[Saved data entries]
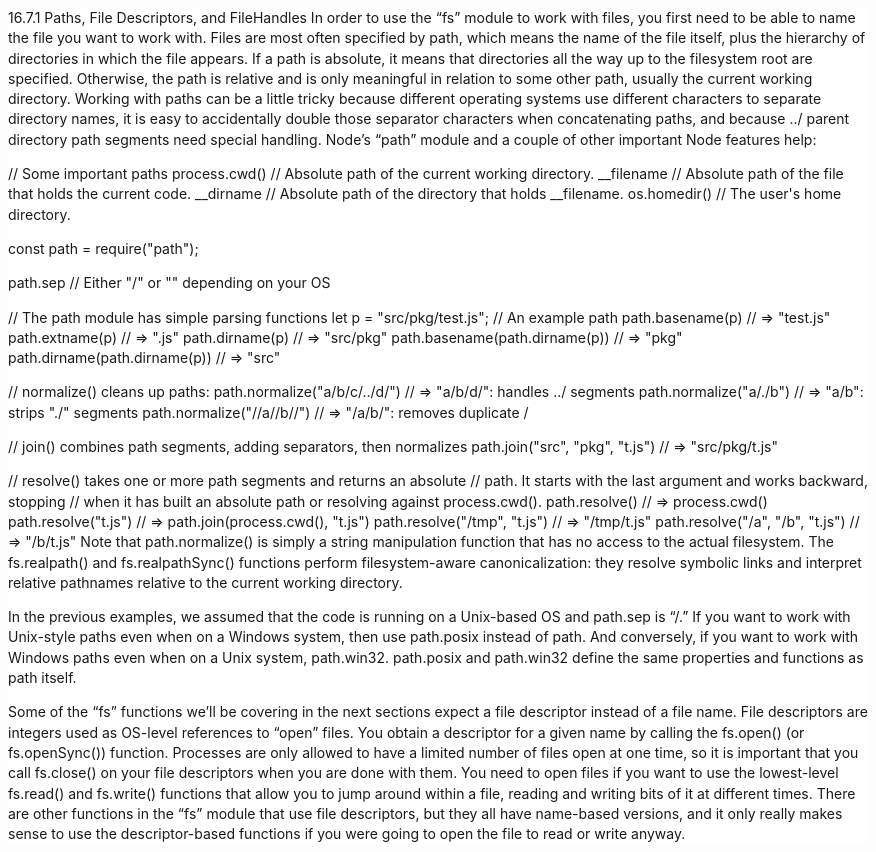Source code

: 16.7.1 Paths, File Descriptors, and FileHandles
In order to use the “fs” module to work with files, you first need to be able to name the file you want to work with. Files are most often specified by path, which means the name of the file itself, plus the hierarchy of directories in which the file appears. If a path is absolute, it means that directories all the way up to the filesystem root are specified. Otherwise, the path is relative and is only meaningful in relation to some other path, usually the current working directory. Working with paths can be a little tricky because different operating systems use different characters to separate directory names, it is easy to accidentally double those separator characters when concatenating paths, and because ../ parent directory path segments need special handling. Node’s “path” module and a couple of other important Node features help:

// Some important paths
process.cwd()      // Absolute path of the current working directory.
__filename         // Absolute path of the file that holds the current code.
__dirname          // Absolute path of the directory that holds __filename.
os.homedir()       // The user's home directory.

const path = require("path");

path.sep                         // Either "/" or "\" depending on your OS

// The path module has simple parsing functions
let p = "src/pkg/test.js";       // An example path
path.basename(p)                 // => "test.js"
path.extname(p)                  // => ".js"
path.dirname(p)                  // => "src/pkg"
path.basename(path.dirname(p))   // => "pkg"
path.dirname(path.dirname(p))    // => "src"

// normalize() cleans up paths:
path.normalize("a/b/c/../d/")    // => "a/b/d/": handles ../ segments
path.normalize("a/./b")          // => "a/b": strips "./" segments
path.normalize("//a//b//")       // => "/a/b/": removes duplicate /

// join() combines path segments, adding separators, then normalizes
path.join("src", "pkg", "t.js")  // => "src/pkg/t.js"

// resolve() takes one or more path segments and returns an absolute
// path. It starts with the last argument and works backward, stopping
// when it has built an absolute path or resolving against process.cwd().
path.resolve()                   // => process.cwd()
path.resolve("t.js")             // => path.join(process.cwd(), "t.js")
path.resolve("/tmp", "t.js")     // => "/tmp/t.js"
path.resolve("/a", "/b", "t.js") // => "/b/t.js"
Note that path.normalize() is simply a string manipulation function that has no access to the actual filesystem. The fs.realpath() and fs.realpathSync() functions perform filesystem-aware canonicalization: they resolve symbolic links and interpret relative pathnames relative to the current working directory.

In the previous examples, we assumed that the code is running on a Unix-based OS and path.sep is “/.” If you want to work with Unix-style paths even when on a Windows system, then use path.posix instead of path. And conversely, if you want to work with Windows paths even when on a Unix system, path.win32. path.posix and path.win32 define the same properties and functions as path itself.

Some of the “fs” functions we’ll be covering in the next sections expect a file descriptor instead of a file name. File descriptors are integers used as OS-level references to “open” files. You obtain a descriptor for a given name by calling the fs.open() (or fs.openSync()) function. Processes are only allowed to have a limited number of files open at one time, so it is important that you call fs.close() on your file descriptors when you are done with them. You need to open files if you want to use the lowest-level fs.read() and fs.write() functions that allow you to jump around within a file, reading and writing bits of it at different times. There are other functions in the “fs” module that use file descriptors, but they all have name-based versions, and it only really makes sense to use the descriptor-based functions if you were going to open the file to read or write anyway.
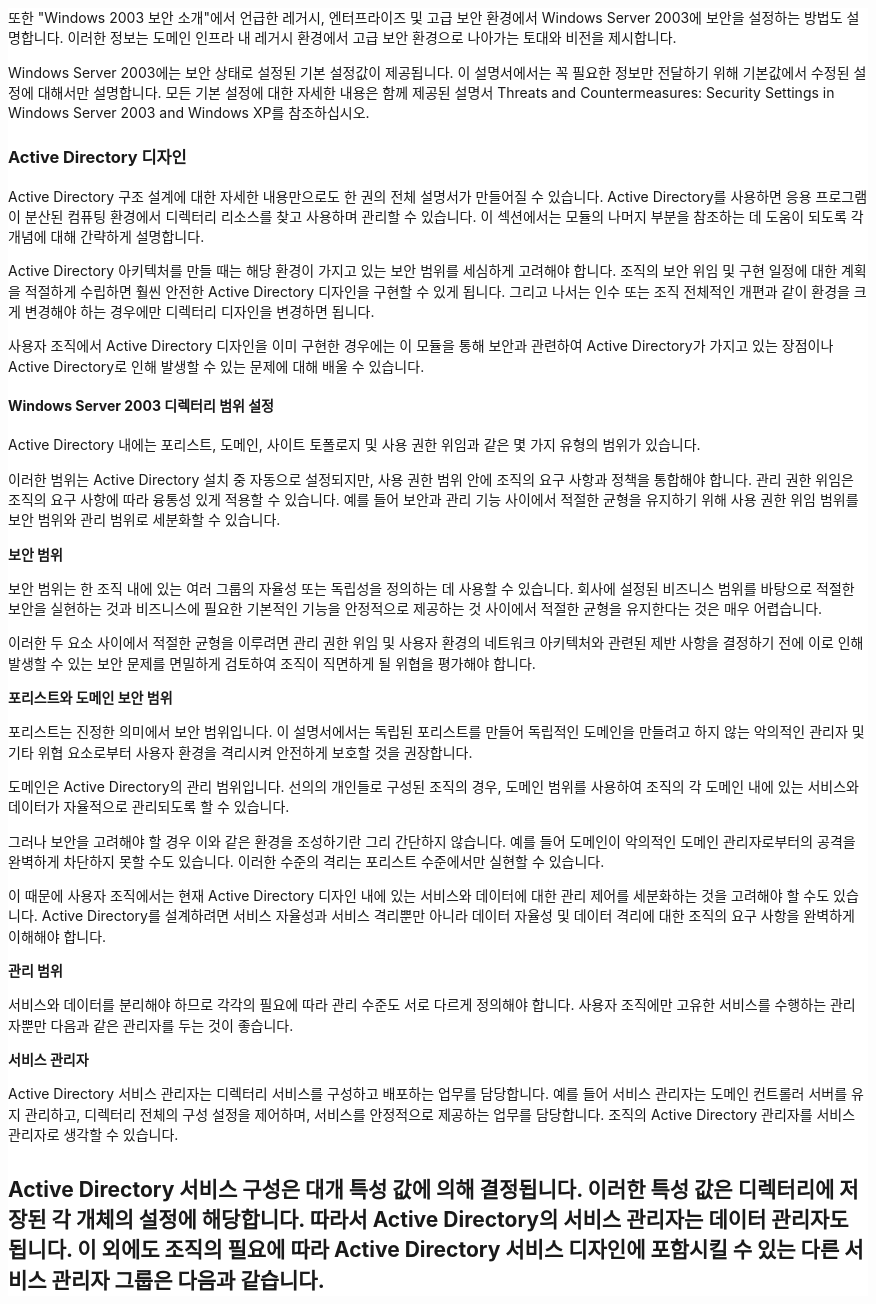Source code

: 또한 "Windows 2003 보안 소개"에서 언급한 레거시, 엔터프라이즈 및 고급 보안 환경에서 Windows Server 2003에 보안을 설정하는 방법도 설명합니다. 이러한 정보는 도메인 인프라 내 레거시 환경에서 고급 보안 환경으로 나아가는 토대와 비전을 제시합니다.

Windows Server 2003에는 보안 상태로 설정된 기본 설정값이 제공됩니다. 이 설명서에서는 꼭 필요한 정보만 전달하기 위해 기본값에서 수정된 설정에 대해서만 설명합니다. 모든 기본 설정에 대한 자세한 내용은 함께 제공된 설명서 Threats and Countermeasures: Security Settings in Windows Server 2003 and Windows XP를 참조하십시오.
### Active Directory 디자인

Active Directory 구조 설계에 대한 자세한 내용만으로도 한 권의 전체 설명서가 만들어질 수 있습니다. Active Directory를 사용하면 응용 프로그램이 분산된 컴퓨팅 환경에서 디렉터리 리소스를 찾고 사용하며 관리할 수 있습니다. 이 섹션에서는 모듈의 나머지 부분을 참조하는 데 도움이 되도록 각 개념에 대해 간략하게 설명합니다.

Active Directory 아키텍처를 만들 때는 해당 환경이 가지고 있는 보안 범위를 세심하게 고려해야 합니다. 조직의 보안 위임 및 구현 일정에 대한 계획을 적절하게 수립하면 훨씬 안전한 Active Directory 디자인을 구현할 수 있게 됩니다. 그리고 나서는 인수 또는 조직 전체적인 개편과 같이 환경을 크게 변경해야 하는 경우에만 디렉터리 디자인을 변경하면 됩니다.

사용자 조직에서 Active Directory 디자인을 이미 구현한 경우에는 이 모듈을 통해 보안과 관련하여 Active Directory가 가지고 있는 장점이나 Active Directory로 인해 발생할 수 있는 문제에 대해 배울 수 있습니다.
#### Windows Server 2003 디렉터리 범위 설정

Active Directory 내에는 포리스트, 도메인, 사이트 토폴로지 및 사용 권한 위임과 같은 몇 가지 유형의 범위가 있습니다.

이러한 범위는 Active Directory 설치 중 자동으로 설정되지만, 사용 권한 범위 안에 조직의 요구 사항과 정책을 통합해야 합니다. 관리 권한 위임은 조직의 요구 사항에 따라 융통성 있게 적용할 수 있습니다. 예를 들어 보안과 관리 기능 사이에서 적절한 균형을 유지하기 위해 사용 권한 위임 범위를 보안 범위와 관리 범위로 세분화할 수 있습니다.

**보안 범위**

보안 범위는 한 조직 내에 있는 여러 그룹의 자율성 또는 독립성을 정의하는 데 사용할 수 있습니다. 회사에 설정된 비즈니스 범위를 바탕으로 적절한 보안을 실현하는 것과 비즈니스에 필요한 기본적인 기능을 안정적으로 제공하는 것 사이에서 적절한 균형을 유지한다는 것은 매우 어렵습니다.

이러한 두 요소 사이에서 적절한 균형을 이루려면 관리 권한 위임 및 사용자 환경의 네트워크 아키텍처와 관련된 제반 사항을 결정하기 전에 이로 인해 발생할 수 있는 보안 문제를 면밀하게 검토하여 조직이 직면하게 될 위협을 평가해야 합니다.

**포리스트와 도메인 보안 범위**

포리스트는 진정한 의미에서 보안 범위입니다. 이 설명서에서는 독립된 포리스트를 만들어 독립적인 도메인을 만들려고 하지 않는 악의적인 관리자 및 기타 위협 요소로부터 사용자 환경을 격리시켜 안전하게 보호할 것을 권장합니다.

도메인은 Active Directory의 관리 범위입니다. 선의의 개인들로 구성된 조직의 경우, 도메인 범위를 사용하여 조직의 각 도메인 내에 있는 서비스와 데이터가 자율적으로 관리되도록 할 수 있습니다.

그러나 보안을 고려해야 할 경우 이와 같은 환경을 조성하기란 그리 간단하지 않습니다. 예를 들어 도메인이 악의적인 도메인 관리자로부터의 공격을 완벽하게 차단하지 못할 수도 있습니다. 이러한 수준의 격리는 포리스트 수준에서만 실현할 수 있습니다.

이 때문에 사용자 조직에서는 현재 Active Directory 디자인 내에 있는 서비스와 데이터에 대한 관리 제어를 세분화하는 것을 고려해야 할 수도 있습니다. Active Directory를 설계하려면 서비스 자율성과 서비스 격리뿐만 아니라 데이터 자율성 및 데이터 격리에 대한 조직의 요구 사항을 완벽하게 이해해야 합니다.

**관리 범위**

서비스와 데이터를 분리해야 하므로 각각의 필요에 따라 관리 수준도 서로 다르게 정의해야 합니다. 사용자 조직에만 고유한 서비스를 수행하는 관리자뿐만 다음과 같은 관리자를 두는 것이 좋습니다.

**서비스 관리자**

Active Directory 서비스 관리자는 디렉터리 서비스를 구성하고 배포하는 업무를 담당합니다. 예를 들어 서비스 관리자는 도메인 컨트롤러 서버를 유지 관리하고, 디렉터리 전체의 구성 설정을 제어하며, 서비스를 안정적으로 제공하는 업무를 담당합니다. 조직의 Active Directory 관리자를 서비스 관리자로 생각할 수 있습니다.

Active Directory 서비스 구성은 대개 특성 값에 의해 결정됩니다. 이러한 특성 값은 디렉터리에 저장된 각 개체의 설정에 해당합니다. 따라서 Active Directory의 서비스 관리자는 데이터 관리자도 됩니다. 이 외에도 조직의 필요에 따라 Active Directory 서비스 디자인에 포함시킬 수 있는 다른 서비스 관리자 그룹은 다음과 같습니다.
-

» Problem to work on:
Copy out, character for character, everything in the records above from the line containing "토대와 비전을 제시합니다." down to the line containing "Active Directory 구조", with both of those lines included.

» Output:
: 또한 "Windows 2003 보안 소개"에서 언급한 레거시, 엔터프라이즈 및 고급 보안 환경에서 Windows Server 2003에 보안을 설정하는 방법도 설명합니다. 이러한 정보는 도메인 인프라 내 레거시 환경에서 고급 보안 환경으로 나아가는 토대와 비전을 제시합니다.

Windows Server 2003에는 보안 상태로 설정된 기본 설정값이 제공됩니다. 이 설명서에서는 꼭 필요한 정보만 전달하기 위해 기본값에서 수정된 설정에 대해서만 설명합니다. 모든 기본 설정에 대한 자세한 내용은 함께 제공된 설명서 Threats and Countermeasures: Security Settings in Windows Server 2003 and Windows XP를 참조하십시오.
### Active Directory 디자인

Active Directory 구조 설계에 대한 자세한 내용만으로도 한 권의 전체 설명서가 만들어질 수 있습니다. Active Directory를 사용하면 응용 프로그램이 분산된 컴퓨팅 환경에서 디렉터리 리소스를 찾고 사용하며 관리할 수 있습니다. 이 섹션에서는 모듈의 나머지 부분을 참조하는 데 도움이 되도록 각 개념에 대해 간략하게 설명합니다.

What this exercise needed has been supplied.